Reproduce every row from the one containing "Get Directions" down to the one containing "Tel +91 95011 26400", both included, without changing a character.

BEGIN

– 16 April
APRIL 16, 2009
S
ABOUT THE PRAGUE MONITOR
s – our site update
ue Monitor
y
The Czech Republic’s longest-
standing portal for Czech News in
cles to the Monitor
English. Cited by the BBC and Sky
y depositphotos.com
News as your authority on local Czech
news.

END
BEGIN

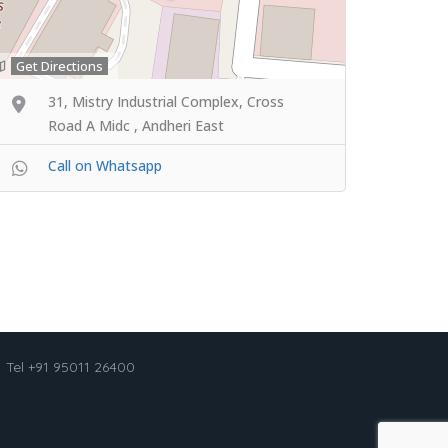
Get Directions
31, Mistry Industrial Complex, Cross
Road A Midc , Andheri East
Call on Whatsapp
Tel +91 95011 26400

END

WRITTEN SOLUTION.
Get Directions
31, Mistry Industrial Complex, Cross
Road A Midc , Andheri East
Call on Whatsapp
Tel +91 95011 26400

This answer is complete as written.